*** Excerpt to read ***

In focusing on Russia, this study starts from the assumption that scholars analysing that country should not completely abandon the tradition of intra-field debates about the basic problems of this area of study. The great confusion that took place within the field after the changes of the recent past cannot be resolved merely by proclaiming a unification with social science theories. If this were to become reality, a true intra-field theoretical discussion would first be needed. Moreover, not only can theoretical debates within social sciences deepen the insights of Russian studies, but also the particularities of this area-oriented field may enrich the respective social sciences. What is needed, is a mutually beneficial relationship between post-Sovietological studies and the respective social science theories. Thus, we propose here a reading of Russian foreign policy from the perspective of International Relations theory,7 and vice versa.

*** End of Excerpt to read ***
*** Record extracts ***

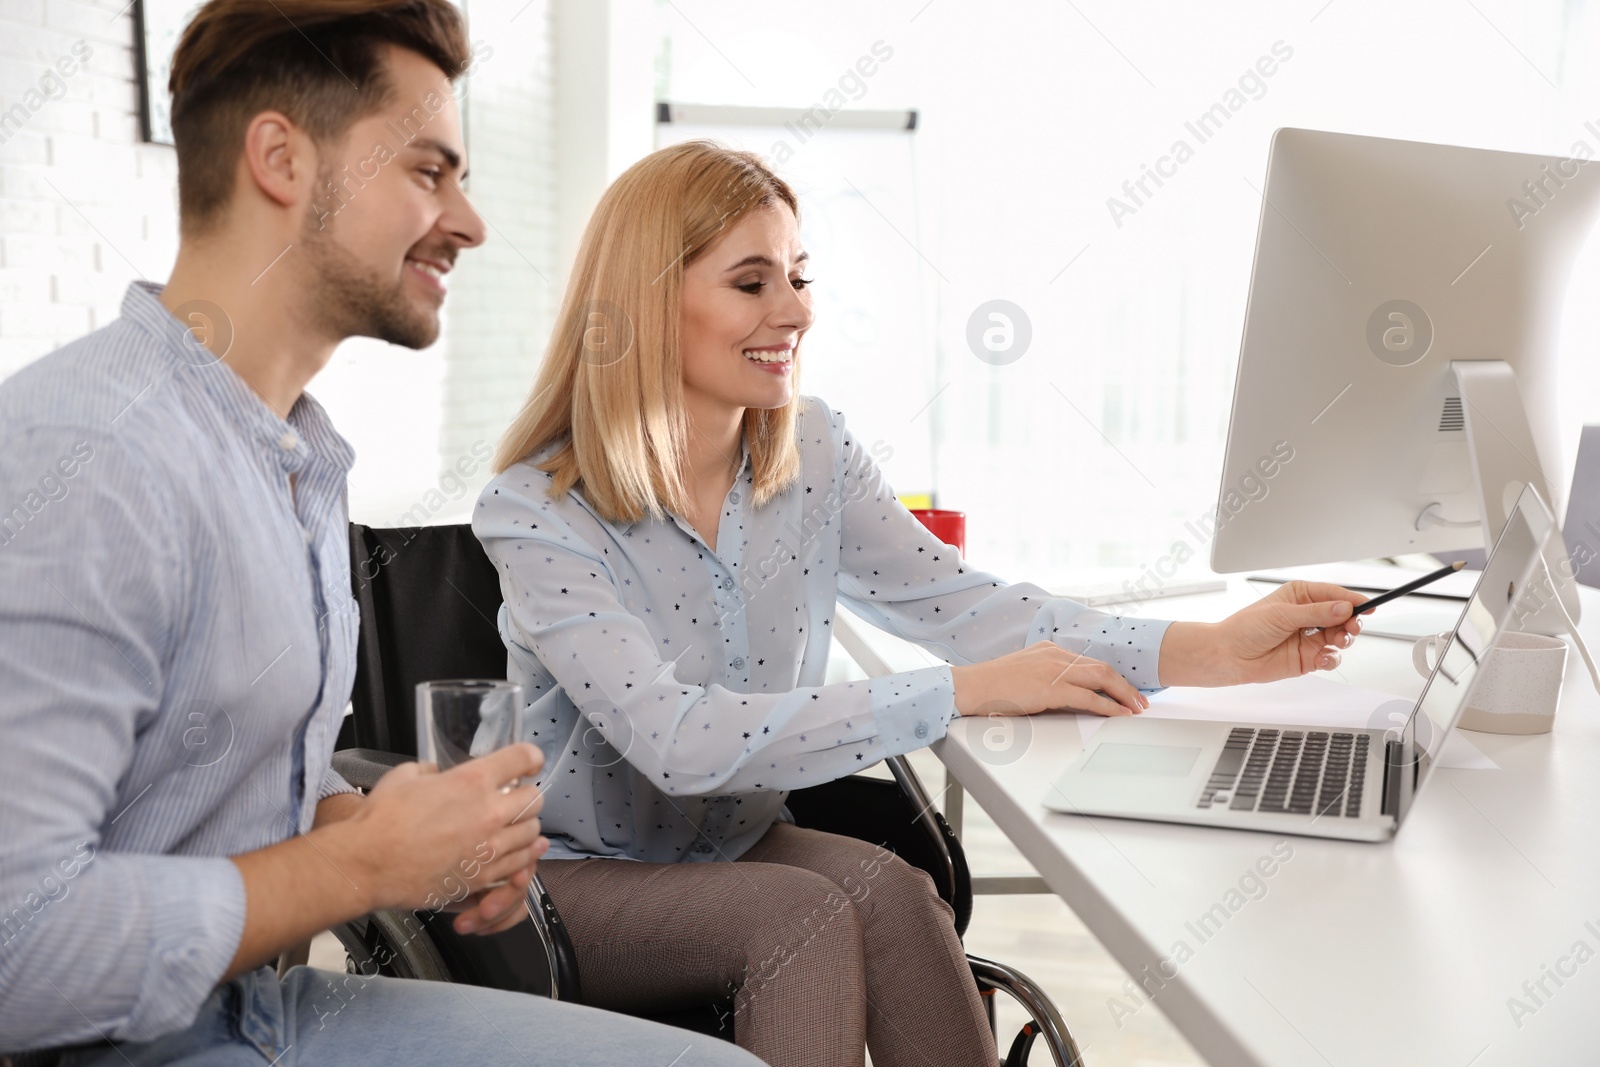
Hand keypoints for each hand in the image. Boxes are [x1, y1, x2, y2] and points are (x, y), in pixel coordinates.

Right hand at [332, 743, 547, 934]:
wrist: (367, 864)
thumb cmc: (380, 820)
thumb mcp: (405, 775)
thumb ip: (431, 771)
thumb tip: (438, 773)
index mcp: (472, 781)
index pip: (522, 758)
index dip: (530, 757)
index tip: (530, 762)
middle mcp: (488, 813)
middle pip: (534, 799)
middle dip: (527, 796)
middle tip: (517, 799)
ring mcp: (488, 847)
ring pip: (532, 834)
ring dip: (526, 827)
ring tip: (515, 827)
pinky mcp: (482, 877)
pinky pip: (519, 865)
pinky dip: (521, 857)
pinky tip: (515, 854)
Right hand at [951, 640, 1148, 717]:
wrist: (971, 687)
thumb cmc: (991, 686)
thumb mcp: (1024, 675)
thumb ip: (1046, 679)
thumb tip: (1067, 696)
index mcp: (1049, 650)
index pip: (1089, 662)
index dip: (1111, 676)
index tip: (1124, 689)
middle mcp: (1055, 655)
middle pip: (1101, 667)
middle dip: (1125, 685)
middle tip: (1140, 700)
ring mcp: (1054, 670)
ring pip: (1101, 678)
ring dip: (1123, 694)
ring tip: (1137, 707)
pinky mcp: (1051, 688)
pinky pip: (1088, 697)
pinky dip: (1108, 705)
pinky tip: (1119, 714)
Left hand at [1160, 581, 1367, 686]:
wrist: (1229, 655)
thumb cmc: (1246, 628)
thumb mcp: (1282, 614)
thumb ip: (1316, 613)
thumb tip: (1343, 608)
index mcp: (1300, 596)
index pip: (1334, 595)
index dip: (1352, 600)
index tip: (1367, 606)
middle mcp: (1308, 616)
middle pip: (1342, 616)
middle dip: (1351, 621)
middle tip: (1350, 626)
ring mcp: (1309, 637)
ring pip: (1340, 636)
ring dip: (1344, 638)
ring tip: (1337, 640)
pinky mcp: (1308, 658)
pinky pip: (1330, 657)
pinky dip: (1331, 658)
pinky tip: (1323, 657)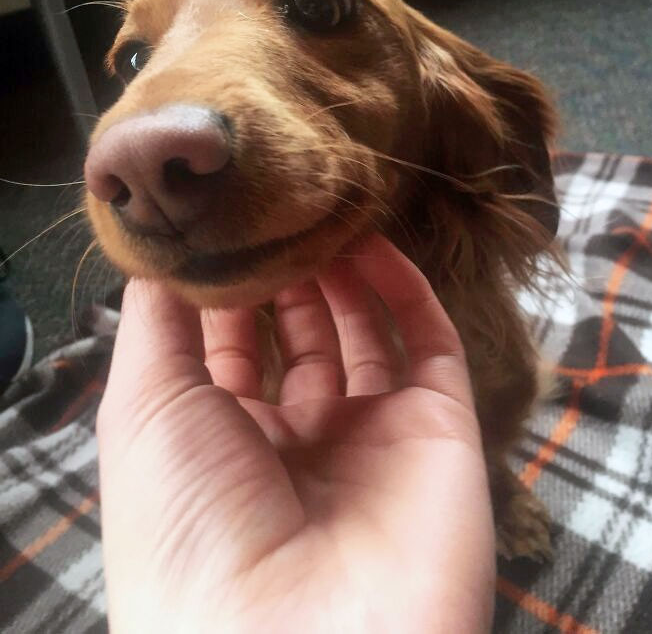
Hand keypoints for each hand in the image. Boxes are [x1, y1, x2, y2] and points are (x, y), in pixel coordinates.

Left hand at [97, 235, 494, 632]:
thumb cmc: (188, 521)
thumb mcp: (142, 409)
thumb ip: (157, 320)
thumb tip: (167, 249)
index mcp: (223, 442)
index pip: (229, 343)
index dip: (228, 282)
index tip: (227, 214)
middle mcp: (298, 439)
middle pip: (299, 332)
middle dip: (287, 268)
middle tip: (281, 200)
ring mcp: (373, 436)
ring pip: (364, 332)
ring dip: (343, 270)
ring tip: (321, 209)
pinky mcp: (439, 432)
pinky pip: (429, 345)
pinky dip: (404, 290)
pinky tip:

*** End of Record extracts ***

◆ **Goal of the exercise**:
Answer these questions about the passage on Russian studies:
1. What does the passage say cannot, by itself, resolve the great confusion within the field?
2. What kind of relationship does it say is needed?
3. From the perspective of which theory does it propose reading Russian foreign policy?

◆ **Solution to this task**:
1. Merely proclaiming a unification with social science theories.
2. A mutually beneficial relationship between post-Sovietological studies and the respective social science theories.
3. International Relations theory.